SAPP is a regional body that coordinates the planning, generation, transmission and marketing of electricity in southern Africa on behalf of member state utilities.

Non-participation of Angola, Malawi and Tanzania in the regional power grid means that any new generation capacity installed in any of the three countries is not enjoyed by the nine other SAPP members, namely Botswana, the Democratic Republic of Congo, Lesotho, Mozambique, Namibia, Swaziland, South Africa, Zambia and Zimbabwe.

In the same light, surplus power in the nine inter-connected countries cannot be exported to the three non-participation member states.

This situation has created challenges for most countries, particularly when they shut down some of their power generation plants for rehabilitation and cannot import power from neighbouring countries to meet their own local demand.

As a result, the utilities are forced to loadshed, affecting socio-economic activities since access to adequate power supply is a critical factor for development.

SAPP Coordination Centre Manager, Dr. Lawrence Musaba said in an interview to document SADC Success Stories that plans are now underway to connect the three countries to the regional power grid to enable all mainland SADC Member States to benefit from any new generation capacity installed in these countries.

“In the case of Angola, we are looking at the Angola-Namibia interconnector which is an interconnector that is specifically to interconnect Angola to the SAPP grid,” he said, adding that another option is to construct the Angola-DRC interconnector.

The Angola-Namibia interconnector involves the construction of power transmission lines from the proposed Baynes hydropower plant in Lower Kunene, Namibia to link to the national power grid of Angola.

The Angola-DRC interconnector is part of the Inga-Cabinda-Pointe Noire interconnector, linking the power system of DRC to Angola.
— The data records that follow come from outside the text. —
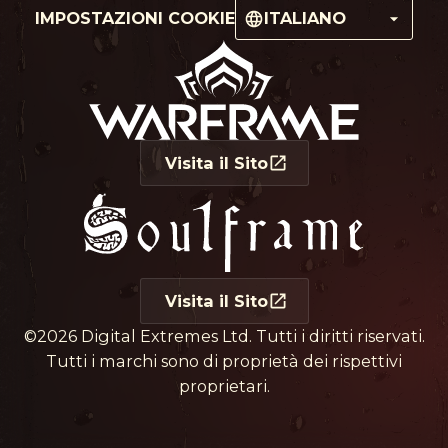
IMPOSTAZIONI COOKIE
ITALIANO
Visita il Sito
Visita il Sito
©2026 Digital Extremes Ltd. Tutti i diritti riservati.
Tutti i marchi sono di proprietà dei rispettivi
proprietari.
The project involves the construction of a section in Angola from the DRC border to Cabinda.

With regard to Malawi, SAPP is considering two options – a transmission line linking Malawi to Zambia or a line connecting Mozambique to Malawi.
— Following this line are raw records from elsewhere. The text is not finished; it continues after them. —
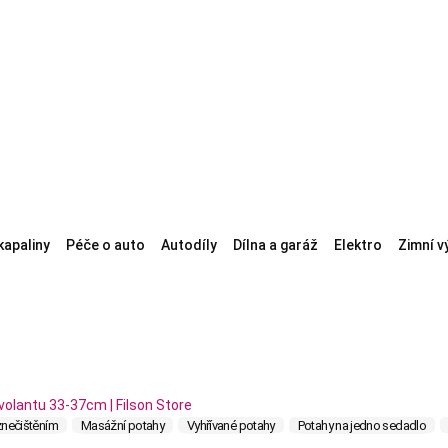
kapaliny
Péče o auto
Autodíly
Dílna a garáž
Elektro
Zimní v
znečištěním
Masážní potahy
Vyhřívané potahy
Potahy na jedno sedadlo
Construction of the Malawi-Zambia interconnector will involve construction of a transmission line from Pensulo in Zambia to Lilongwe in Malawi.

The Mozambique-Malawi interconnector will entail the construction of a power line from Matambo substation in Mozambique to Phombeya, north of Malawi’s commercial capital, Blantyre.

Musaba said the only viable option for Tanzania is a new transmission line commonly known as Zambia-Kenya-Tanzania.

The proposed line will link Tanzania to the SAPP grid, and also connect the Eastern African Power Pool (EAPP) to SAPP, allowing countries in East Africa to share surplus electricity with those in southern Africa.

According to SAPP, construction of the interconnectors is expected to commence soon. In fact, Zambia, Kenya and Tanzania signed an agreement in December 2014 under which they committed to start their interconnector project in December 2015 and ensure that it is completed by December 2018.

Musaba said the various countries had shown commitment to make sure all planned projects are successful, adding that “we are hoping that everybody remains committed and is coordinating.”

Once completed, the new interconnectors are expected to promote regional electricity trade, enhance security of electricity supply as well as foster regional trade.

Furthermore, the interconnectors will decongest existing transmission corridors, and provide another wheeling path that will fully integrate all mainland SADC countries to the regional power grid.